DIRECTION.
Copy out the lines word for word, from the first line of the records through the line containing "order: Diptera", with both ends included.

Start of RECORDS SUPPLIED

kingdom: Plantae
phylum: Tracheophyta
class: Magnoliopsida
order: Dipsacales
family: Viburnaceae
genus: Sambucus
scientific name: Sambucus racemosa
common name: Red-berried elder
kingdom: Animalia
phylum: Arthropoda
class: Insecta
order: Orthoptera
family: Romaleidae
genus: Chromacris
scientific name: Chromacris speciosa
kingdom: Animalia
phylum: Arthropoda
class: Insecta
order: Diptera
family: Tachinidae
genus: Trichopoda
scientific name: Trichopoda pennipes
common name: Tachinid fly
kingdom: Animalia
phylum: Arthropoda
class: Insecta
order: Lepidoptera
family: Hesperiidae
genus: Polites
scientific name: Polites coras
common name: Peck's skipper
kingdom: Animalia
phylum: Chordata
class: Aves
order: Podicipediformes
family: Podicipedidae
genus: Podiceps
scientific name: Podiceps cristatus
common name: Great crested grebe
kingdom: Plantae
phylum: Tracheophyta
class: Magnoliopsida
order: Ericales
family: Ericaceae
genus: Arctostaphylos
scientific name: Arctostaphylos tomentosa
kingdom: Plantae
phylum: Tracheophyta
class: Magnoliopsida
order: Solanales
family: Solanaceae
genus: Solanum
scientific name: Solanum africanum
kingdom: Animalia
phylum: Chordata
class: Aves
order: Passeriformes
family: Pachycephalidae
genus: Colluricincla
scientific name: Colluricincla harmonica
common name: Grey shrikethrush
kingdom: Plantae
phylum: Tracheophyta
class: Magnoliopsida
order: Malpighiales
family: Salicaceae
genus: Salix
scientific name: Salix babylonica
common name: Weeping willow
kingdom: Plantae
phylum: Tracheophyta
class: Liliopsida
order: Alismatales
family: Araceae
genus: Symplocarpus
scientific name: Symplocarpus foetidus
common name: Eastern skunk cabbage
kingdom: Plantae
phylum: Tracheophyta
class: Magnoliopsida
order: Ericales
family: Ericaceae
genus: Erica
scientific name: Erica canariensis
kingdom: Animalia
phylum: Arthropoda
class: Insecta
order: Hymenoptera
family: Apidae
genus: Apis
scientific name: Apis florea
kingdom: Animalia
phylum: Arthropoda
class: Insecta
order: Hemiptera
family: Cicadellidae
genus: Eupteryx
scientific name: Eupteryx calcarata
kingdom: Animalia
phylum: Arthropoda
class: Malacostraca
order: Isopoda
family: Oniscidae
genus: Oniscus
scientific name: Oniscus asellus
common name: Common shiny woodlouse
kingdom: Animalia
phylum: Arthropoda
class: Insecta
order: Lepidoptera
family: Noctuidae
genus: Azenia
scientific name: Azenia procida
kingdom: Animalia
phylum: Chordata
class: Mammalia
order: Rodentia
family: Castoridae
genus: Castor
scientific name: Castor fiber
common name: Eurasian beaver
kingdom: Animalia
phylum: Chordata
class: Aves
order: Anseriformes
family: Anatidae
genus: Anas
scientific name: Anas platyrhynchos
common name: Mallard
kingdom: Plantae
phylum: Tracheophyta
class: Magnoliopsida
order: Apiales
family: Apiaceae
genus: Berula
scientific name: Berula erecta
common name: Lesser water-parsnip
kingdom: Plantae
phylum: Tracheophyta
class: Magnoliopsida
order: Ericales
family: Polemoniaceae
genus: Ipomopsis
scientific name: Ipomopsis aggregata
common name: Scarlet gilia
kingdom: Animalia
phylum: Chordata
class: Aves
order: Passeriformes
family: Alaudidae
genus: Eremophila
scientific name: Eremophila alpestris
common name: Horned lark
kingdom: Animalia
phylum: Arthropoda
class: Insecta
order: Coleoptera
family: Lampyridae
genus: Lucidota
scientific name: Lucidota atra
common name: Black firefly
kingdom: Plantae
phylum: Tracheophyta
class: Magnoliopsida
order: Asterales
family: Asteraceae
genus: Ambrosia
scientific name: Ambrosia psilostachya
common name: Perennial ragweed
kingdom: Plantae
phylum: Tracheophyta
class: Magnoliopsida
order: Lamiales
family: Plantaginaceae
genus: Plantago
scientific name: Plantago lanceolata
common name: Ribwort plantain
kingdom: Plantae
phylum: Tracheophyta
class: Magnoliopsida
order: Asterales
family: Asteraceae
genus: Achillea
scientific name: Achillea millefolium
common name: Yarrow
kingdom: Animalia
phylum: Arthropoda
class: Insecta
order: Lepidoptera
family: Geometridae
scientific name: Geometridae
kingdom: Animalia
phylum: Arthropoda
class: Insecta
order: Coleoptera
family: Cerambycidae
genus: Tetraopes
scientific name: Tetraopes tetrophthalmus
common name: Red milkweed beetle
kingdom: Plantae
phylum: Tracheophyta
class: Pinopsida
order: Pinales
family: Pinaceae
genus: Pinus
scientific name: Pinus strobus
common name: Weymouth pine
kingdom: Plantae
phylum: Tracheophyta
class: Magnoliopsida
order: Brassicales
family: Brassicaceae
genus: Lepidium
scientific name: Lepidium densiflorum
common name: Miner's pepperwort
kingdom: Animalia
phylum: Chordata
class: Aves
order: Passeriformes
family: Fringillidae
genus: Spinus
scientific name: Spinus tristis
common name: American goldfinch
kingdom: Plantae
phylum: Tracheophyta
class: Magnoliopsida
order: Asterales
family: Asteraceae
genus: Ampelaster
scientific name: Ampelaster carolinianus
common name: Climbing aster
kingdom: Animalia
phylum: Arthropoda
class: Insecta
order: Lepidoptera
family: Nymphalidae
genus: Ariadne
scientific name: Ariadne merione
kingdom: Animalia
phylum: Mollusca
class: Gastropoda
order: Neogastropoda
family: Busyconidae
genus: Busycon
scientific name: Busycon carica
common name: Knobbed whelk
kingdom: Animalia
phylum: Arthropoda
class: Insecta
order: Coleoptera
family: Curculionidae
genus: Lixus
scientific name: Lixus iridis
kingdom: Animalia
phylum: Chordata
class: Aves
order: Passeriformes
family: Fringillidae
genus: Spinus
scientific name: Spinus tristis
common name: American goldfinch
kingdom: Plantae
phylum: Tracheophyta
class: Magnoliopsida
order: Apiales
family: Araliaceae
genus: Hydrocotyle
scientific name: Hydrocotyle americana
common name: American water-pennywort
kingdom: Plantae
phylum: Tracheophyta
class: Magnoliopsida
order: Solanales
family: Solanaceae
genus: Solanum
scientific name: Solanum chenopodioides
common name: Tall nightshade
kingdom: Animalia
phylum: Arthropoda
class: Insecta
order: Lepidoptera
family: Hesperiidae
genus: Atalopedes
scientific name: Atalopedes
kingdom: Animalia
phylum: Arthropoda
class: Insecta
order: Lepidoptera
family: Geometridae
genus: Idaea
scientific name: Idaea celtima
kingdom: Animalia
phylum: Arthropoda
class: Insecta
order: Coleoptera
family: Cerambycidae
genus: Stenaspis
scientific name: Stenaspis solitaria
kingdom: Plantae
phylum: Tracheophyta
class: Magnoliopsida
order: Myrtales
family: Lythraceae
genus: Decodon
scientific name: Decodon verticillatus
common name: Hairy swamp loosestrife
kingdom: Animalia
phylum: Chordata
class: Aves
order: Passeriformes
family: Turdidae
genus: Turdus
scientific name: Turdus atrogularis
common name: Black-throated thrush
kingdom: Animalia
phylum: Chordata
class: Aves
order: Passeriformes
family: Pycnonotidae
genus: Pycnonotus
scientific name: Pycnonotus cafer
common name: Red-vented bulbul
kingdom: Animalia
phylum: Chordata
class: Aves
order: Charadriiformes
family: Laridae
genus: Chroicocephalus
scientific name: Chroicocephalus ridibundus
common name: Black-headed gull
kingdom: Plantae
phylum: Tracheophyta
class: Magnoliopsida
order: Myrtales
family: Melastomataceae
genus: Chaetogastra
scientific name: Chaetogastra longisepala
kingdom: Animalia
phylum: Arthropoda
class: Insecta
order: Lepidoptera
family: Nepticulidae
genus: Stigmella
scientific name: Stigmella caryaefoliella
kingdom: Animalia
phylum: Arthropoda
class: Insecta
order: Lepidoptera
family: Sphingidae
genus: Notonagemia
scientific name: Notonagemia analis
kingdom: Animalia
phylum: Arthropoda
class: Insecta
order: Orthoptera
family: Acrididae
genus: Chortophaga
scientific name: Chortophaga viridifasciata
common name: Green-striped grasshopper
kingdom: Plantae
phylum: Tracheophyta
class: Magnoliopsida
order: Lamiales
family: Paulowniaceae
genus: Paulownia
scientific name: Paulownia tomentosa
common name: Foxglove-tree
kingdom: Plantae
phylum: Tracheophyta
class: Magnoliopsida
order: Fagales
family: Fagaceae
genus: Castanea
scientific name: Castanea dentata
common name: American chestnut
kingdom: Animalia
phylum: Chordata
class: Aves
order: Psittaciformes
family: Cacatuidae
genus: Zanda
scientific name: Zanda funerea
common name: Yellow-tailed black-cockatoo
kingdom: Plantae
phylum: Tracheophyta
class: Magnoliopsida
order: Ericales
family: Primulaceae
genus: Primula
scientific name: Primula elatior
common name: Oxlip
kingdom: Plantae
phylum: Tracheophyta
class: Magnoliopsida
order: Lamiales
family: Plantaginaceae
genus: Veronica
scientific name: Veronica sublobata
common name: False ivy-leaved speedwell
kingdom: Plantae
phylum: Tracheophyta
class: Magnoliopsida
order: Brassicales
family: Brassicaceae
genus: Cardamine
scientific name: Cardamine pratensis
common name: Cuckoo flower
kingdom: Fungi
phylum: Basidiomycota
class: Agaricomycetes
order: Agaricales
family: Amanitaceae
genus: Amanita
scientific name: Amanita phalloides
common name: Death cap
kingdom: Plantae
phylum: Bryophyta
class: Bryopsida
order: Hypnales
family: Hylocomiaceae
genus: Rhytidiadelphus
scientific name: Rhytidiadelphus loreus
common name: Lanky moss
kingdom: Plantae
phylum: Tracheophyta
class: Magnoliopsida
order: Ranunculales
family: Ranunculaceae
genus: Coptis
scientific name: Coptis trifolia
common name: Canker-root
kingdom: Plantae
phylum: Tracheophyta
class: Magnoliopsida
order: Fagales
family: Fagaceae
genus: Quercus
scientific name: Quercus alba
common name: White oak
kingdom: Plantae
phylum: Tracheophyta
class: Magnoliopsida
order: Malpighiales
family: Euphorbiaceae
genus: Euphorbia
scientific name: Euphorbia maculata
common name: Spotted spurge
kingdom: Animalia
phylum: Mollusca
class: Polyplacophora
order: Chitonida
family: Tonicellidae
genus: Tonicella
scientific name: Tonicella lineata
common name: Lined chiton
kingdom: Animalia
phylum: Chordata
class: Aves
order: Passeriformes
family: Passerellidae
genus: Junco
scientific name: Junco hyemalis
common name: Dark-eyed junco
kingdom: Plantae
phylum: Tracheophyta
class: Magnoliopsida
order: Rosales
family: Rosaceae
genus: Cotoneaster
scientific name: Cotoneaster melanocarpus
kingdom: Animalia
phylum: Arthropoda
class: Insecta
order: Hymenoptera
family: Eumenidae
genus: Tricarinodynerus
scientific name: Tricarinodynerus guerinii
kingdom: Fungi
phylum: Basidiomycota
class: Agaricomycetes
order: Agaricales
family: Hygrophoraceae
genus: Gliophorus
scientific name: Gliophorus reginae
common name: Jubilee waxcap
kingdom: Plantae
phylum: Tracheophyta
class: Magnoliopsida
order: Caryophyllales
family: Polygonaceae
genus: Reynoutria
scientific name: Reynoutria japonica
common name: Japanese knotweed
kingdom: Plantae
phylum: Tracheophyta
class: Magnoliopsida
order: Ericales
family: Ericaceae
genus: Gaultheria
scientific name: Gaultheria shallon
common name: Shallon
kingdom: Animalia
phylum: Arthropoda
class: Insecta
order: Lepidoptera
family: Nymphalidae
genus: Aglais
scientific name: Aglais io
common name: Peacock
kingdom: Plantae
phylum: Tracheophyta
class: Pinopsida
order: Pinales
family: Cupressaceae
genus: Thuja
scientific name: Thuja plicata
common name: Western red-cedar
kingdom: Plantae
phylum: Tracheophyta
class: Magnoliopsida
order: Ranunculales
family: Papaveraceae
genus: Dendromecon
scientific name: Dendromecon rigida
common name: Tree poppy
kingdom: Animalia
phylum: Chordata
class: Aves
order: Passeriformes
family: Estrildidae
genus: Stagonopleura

End of RECORDS SUPPLIED

FINAL RESULT.
kingdom: Plantae
phylum: Tracheophyta
class: Magnoliopsida
order: Dipsacales
family: Viburnaceae
genus: Sambucus
scientific name: Sambucus racemosa
common name: Red-berried elder
kingdom: Animalia
phylum: Arthropoda
class: Insecta
order: Orthoptera
family: Romaleidae
genus: Chromacris
scientific name: Chromacris speciosa
kingdom: Animalia
phylum: Arthropoda
class: Insecta
order: Diptera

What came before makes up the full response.